Verse 7
In Jewish life it was customary to throw away all the leaven (yeast) in the house when the family prepared for the Passover celebration (Exodus 12:15; Exodus 13:6-7). They did this so the bread they made for Passover and the feast of Unleavened Bread that followed would be completely free of leaven. This may have been for hygienic reasons as well as because of the symbolism of the act. This is what the Corinthians needed to do as a church so they could worship God acceptably. In one sense they were already free of leaven; their trust in Christ had removed their sins. However in another sense they possessed leaven since they had tolerated sin in their midst. Paul described the same situation earlier in this epistle when he said the Corinthians were saints (1 Corinthians 1:2) even though they were not behaving as saints. God had sanctified them in their position, but they were in need of progressive sanctification. They needed to become what they were. This was Paul’s basic exhortation.

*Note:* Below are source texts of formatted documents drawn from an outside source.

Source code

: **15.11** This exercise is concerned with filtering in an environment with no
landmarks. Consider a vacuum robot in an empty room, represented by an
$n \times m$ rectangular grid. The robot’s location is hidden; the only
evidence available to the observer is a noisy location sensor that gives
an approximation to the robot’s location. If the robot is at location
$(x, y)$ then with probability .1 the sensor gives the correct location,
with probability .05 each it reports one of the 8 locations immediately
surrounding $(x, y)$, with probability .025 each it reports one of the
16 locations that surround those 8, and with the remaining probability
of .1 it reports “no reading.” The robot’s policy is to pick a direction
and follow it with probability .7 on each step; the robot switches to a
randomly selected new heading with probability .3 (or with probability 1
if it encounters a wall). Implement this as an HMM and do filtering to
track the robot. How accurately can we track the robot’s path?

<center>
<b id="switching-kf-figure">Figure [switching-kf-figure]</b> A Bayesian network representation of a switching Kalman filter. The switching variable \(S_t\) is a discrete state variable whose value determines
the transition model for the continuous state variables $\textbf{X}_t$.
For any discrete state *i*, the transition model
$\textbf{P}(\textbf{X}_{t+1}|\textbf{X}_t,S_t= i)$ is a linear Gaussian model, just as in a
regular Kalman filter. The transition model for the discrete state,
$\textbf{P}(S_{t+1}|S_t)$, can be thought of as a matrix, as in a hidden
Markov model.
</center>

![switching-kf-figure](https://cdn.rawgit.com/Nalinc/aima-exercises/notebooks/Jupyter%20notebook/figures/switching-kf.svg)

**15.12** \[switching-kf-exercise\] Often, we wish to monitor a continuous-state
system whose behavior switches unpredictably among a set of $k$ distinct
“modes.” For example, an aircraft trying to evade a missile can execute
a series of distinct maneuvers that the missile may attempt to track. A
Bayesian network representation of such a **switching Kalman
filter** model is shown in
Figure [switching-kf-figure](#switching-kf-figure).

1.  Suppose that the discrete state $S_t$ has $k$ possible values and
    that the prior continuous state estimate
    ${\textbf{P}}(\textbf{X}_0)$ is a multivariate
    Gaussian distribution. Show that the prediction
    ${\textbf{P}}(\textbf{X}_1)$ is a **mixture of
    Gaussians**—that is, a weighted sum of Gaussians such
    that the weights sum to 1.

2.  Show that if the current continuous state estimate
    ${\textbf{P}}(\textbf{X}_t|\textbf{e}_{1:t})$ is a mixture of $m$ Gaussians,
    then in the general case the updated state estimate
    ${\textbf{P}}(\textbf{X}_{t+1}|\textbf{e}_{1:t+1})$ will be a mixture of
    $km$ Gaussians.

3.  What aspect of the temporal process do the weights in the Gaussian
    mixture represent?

"1 Corinthians emphasizes that the gospel issues in transformed lives, that salvation in Christ is not complete without God/Christlike attitudes and behavior.

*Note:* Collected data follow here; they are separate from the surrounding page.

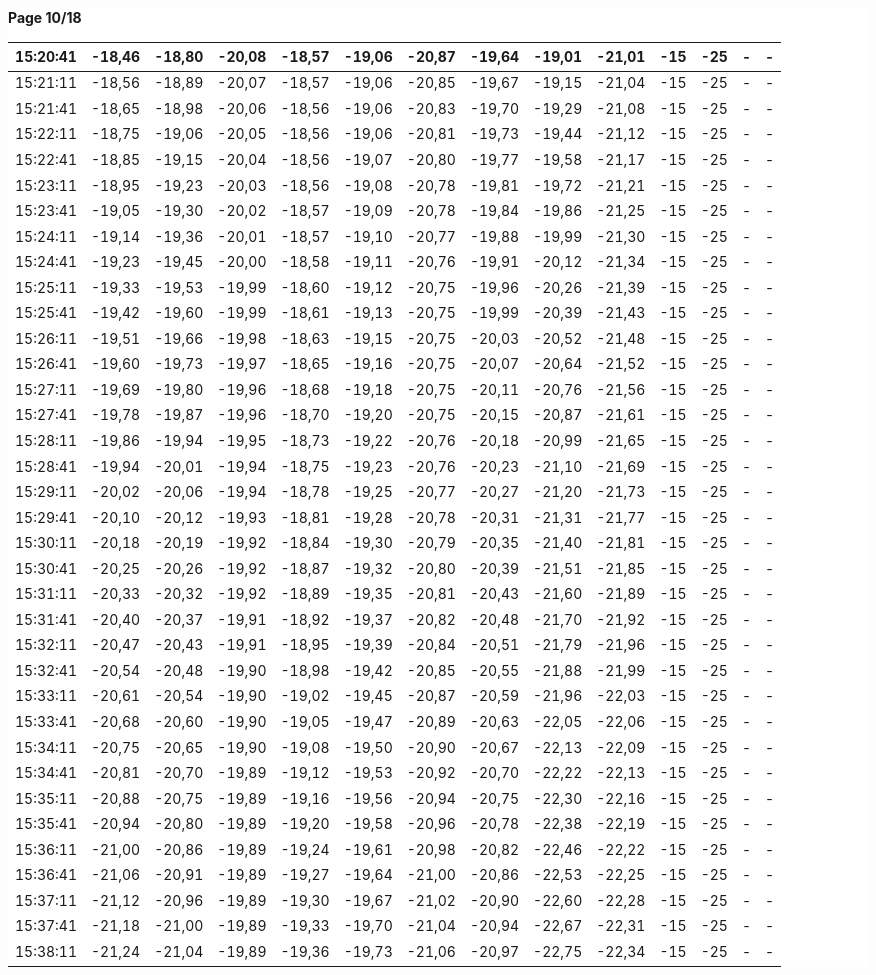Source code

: 
**Page 10/18**

|15:20:41|-18,46|-18,80|-20,08|-18,57|-19,06|-20,87|-19,64|-19,01|-21,01|-15|-25|-|-|
|---|---|---|---|---|---|---|---|---|---|---|---|---|---|
|15:21:11|-18,56|-18,89|-20,07|-18,57|-19,06|-20,85|-19,67|-19,15|-21,04|-15|-25|-|-|
|15:21:41|-18,65|-18,98|-20,06|-18,56|-19,06|-20,83|-19,70|-19,29|-21,08|-15|-25|-|-|
|15:22:11|-18,75|-19,06|-20,05|-18,56|-19,06|-20,81|-19,73|-19,44|-21,12|-15|-25|-|-|
|15:22:41|-18,85|-19,15|-20,04|-18,56|-19,07|-20,80|-19,77|-19,58|-21,17|-15|-25|-|-|
|15:23:11|-18,95|-19,23|-20,03|-18,56|-19,08|-20,78|-19,81|-19,72|-21,21|-15|-25|-|-|
|15:23:41|-19,05|-19,30|-20,02|-18,57|-19,09|-20,78|-19,84|-19,86|-21,25|-15|-25|-|-|
|15:24:11|-19,14|-19,36|-20,01|-18,57|-19,10|-20,77|-19,88|-19,99|-21,30|-15|-25|-|-|
|15:24:41|-19,23|-19,45|-20,00|-18,58|-19,11|-20,76|-19,91|-20,12|-21,34|-15|-25|-|-|
|15:25:11|-19,33|-19,53|-19,99|-18,60|-19,12|-20,75|-19,96|-20,26|-21,39|-15|-25|-|-|
|15:25:41|-19,42|-19,60|-19,99|-18,61|-19,13|-20,75|-19,99|-20,39|-21,43|-15|-25|-|-|
|15:26:11|-19,51|-19,66|-19,98|-18,63|-19,15|-20,75|-20,03|-20,52|-21,48|-15|-25|-|-|
|15:26:41|-19,60|-19,73|-19,97|-18,65|-19,16|-20,75|-20,07|-20,64|-21,52|-15|-25|-|-|
|15:27:11|-19,69|-19,80|-19,96|-18,68|-19,18|-20,75|-20,11|-20,76|-21,56|-15|-25|-|-|
|15:27:41|-19,78|-19,87|-19,96|-18,70|-19,20|-20,75|-20,15|-20,87|-21,61|-15|-25|-|-|
|15:28:11|-19,86|-19,94|-19,95|-18,73|-19,22|-20,76|-20,18|-20,99|-21,65|-15|-25|-|-|
|15:28:41|-19,94|-20,01|-19,94|-18,75|-19,23|-20,76|-20,23|-21,10|-21,69|-15|-25|-|-|
|15:29:11|-20,02|-20,06|-19,94|-18,78|-19,25|-20,77|-20,27|-21,20|-21,73|-15|-25|-|-|
|15:29:41|-20,10|-20,12|-19,93|-18,81|-19,28|-20,78|-20,31|-21,31|-21,77|-15|-25|-|-|
|15:30:11|-20,18|-20,19|-19,92|-18,84|-19,30|-20,79|-20,35|-21,40|-21,81|-15|-25|-|-|
|15:30:41|-20,25|-20,26|-19,92|-18,87|-19,32|-20,80|-20,39|-21,51|-21,85|-15|-25|-|-|
|15:31:11|-20,33|-20,32|-19,92|-18,89|-19,35|-20,81|-20,43|-21,60|-21,89|-15|-25|-|-|
|15:31:41|-20,40|-20,37|-19,91|-18,92|-19,37|-20,82|-20,48|-21,70|-21,92|-15|-25|-|-|
|15:32:11|-20,47|-20,43|-19,91|-18,95|-19,39|-20,84|-20,51|-21,79|-21,96|-15|-25|-|-|
|15:32:41|-20,54|-20,48|-19,90|-18,98|-19,42|-20,85|-20,55|-21,88|-21,99|-15|-25|-|-|
|15:33:11|-20,61|-20,54|-19,90|-19,02|-19,45|-20,87|-20,59|-21,96|-22,03|-15|-25|-|-|
|15:33:41|-20,68|-20,60|-19,90|-19,05|-19,47|-20,89|-20,63|-22,05|-22,06|-15|-25|-|-|
|15:34:11|-20,75|-20,65|-19,90|-19,08|-19,50|-20,90|-20,67|-22,13|-22,09|-15|-25|-|-|
|15:34:41|-20,81|-20,70|-19,89|-19,12|-19,53|-20,92|-20,70|-22,22|-22,13|-15|-25|-|-|
|15:35:11|-20,88|-20,75|-19,89|-19,16|-19,56|-20,94|-20,75|-22,30|-22,16|-15|-25|-|-|
|15:35:41|-20,94|-20,80|-19,89|-19,20|-19,58|-20,96|-20,78|-22,38|-22,19|-15|-25|-|-|
|15:36:11|-21,00|-20,86|-19,89|-19,24|-19,61|-20,98|-20,82|-22,46|-22,22|-15|-25|-|-|
|15:36:41|-21,06|-20,91|-19,89|-19,27|-19,64|-21,00|-20,86|-22,53|-22,25|-15|-25|-|-|
|15:37:11|-21,12|-20,96|-19,89|-19,30|-19,67|-21,02|-20,90|-22,60|-22,28|-15|-25|-|-|
|15:37:41|-21,18|-21,00|-19,89|-19,33|-19,70|-21,04|-20,94|-22,67|-22,31|-15|-25|-|-|
|15:38:11|-21,24|-21,04|-19,89|-19,36|-19,73|-21,06|-20,97|-22,75|-22,34|-15|-25|-|-|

"The classic expression of Paul’s understanding of the relationship between gospel and ethics (indicative and imperative) is to be found in 1 Corinthians 5:7.
"Ethics for Paul is ultimately a theological issue pure and simple. Everything has to do with God and with what God is about in Christ and the Spirit. Thus (1) the purpose (or basis) of Christian ethics is the glory of God (1 Corinthians 10:31); (2) the pattern for such ethics is Christ (1 Corinthians 11:1); (3) the principle is love, precisely because it alone reflects God’s character (1 Corinthians 8:2-3; 1 Corinthians 13:1-8); and (4) the power is the Spirit (1 Corinthians 6:11; 1 Corinthians 6:19)." [Note: Fee, "Toward a . . .," pp. 51, 53.]
The mention of the removal of leaven before the Passover led Paul to develop his analogy further. Christ, the final Passover Lamb, had already died. A type is a divinely intended illustration of something else, the antitype. A type may be a person (cf. Romans 5:14), a thing (cf. Hebrews 10:19-20), an event (cf. 1 Corinthians 10:11), a ceremony, as here, or an institution (cf. Hebrews 9:11-12). Therefore it was all the more important that the believers clean out the remaining leaven immediately.